◆ **YOUR INSTRUCTIONS**
Print each record exactly as it appears, but drop the images.

◆ **THE RECORDS**
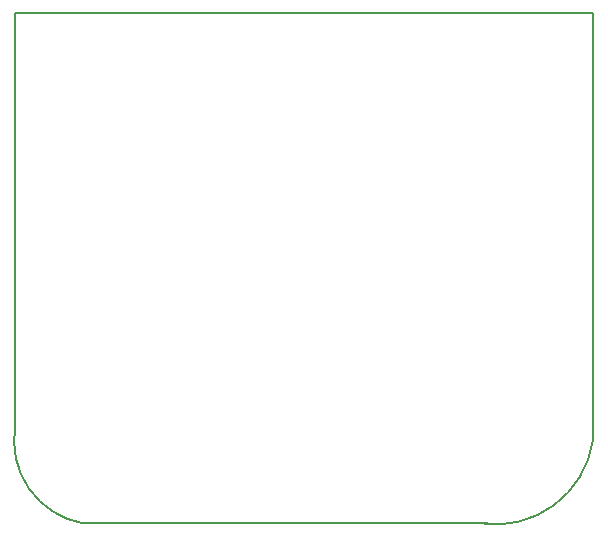
<source format=gbr>
G04 #@! TF.FileFunction,Profile,NP*
%FSLAX46Y46*%
G04 Gerber Fmt 4.6, Leading zero omitted, Abs format (unit mm)*
G04 Created by KiCad (PCBNEW 4.0.5) date 06/07/17 16:03:37*
%MOMM*%
%LPD*%
G01*
G04 APERTURE LIST*
%ADD10C,0.100000*%
%ADD11C,0.150000*%
G04 APERTURE END LIST*
D10*
D11*
X79375000Y-112395000D02*
G75*
G03X85090000Y-120650000I6985000J-1270000D01*
G01*
X85090000Y-120650000D02*
X119380000Y-120650000D01*
X128270000Y-78105000D02*
X128270000Y-113665000D01*
X118745000Y-120650000D02*
G75*
G03X128270000Y-113665000I1270000J8255000D01*
G01*
X79375000Y-109220000D02*
X79375000Y-112395000D01*
X79375000Y-78105000D02*
X79375000Y-109220000D01*
X79375000Y-77470000D02*
X79375000Y-78105000D01*
X128270000Y-77470000D02*
X79375000Y-77470000D01*
X128270000Y-78105000D02*
X128270000Y-77470000D01*
M02*

</source>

◆ **OUTPUT FOR THIS TASK**
<source format=gbr>
G04 #@! TF.FileFunction,Profile,NP*
%FSLAX46Y46*%
G04 Gerber Fmt 4.6, Leading zero omitted, Abs format (unit mm)*
G04 Created by KiCad (PCBNEW 4.0.5) date 06/07/17 16:03:37*
%MOMM*%
%LPD*%
G01*
G04 APERTURE LIST*
%ADD10C,0.100000*%
%ADD11C,0.150000*%
G04 APERTURE END LIST*
D10*
D11*
X79375000Y-112395000D02*
G75*
G03X85090000Y-120650000I6985000J-1270000D01*
G01*
X85090000Y-120650000D02*
X119380000Y-120650000D01*
X128270000Y-78105000D02*
X128270000Y-113665000D01*
X118745000Y-120650000D02*
G75*
G03X128270000Y-113665000I1270000J8255000D01*
G01*
X79375000Y-109220000D02*
X79375000Y-112395000D01*
X79375000Y-78105000D02*
X79375000Y-109220000D01*
X79375000Y-77470000D02*
X79375000Y-78105000D01*
X128270000Y-77470000D02*
X79375000Y-77470000D01*
X128270000Y-78105000D02*
X128270000Y-77470000D01*
M02*

</source>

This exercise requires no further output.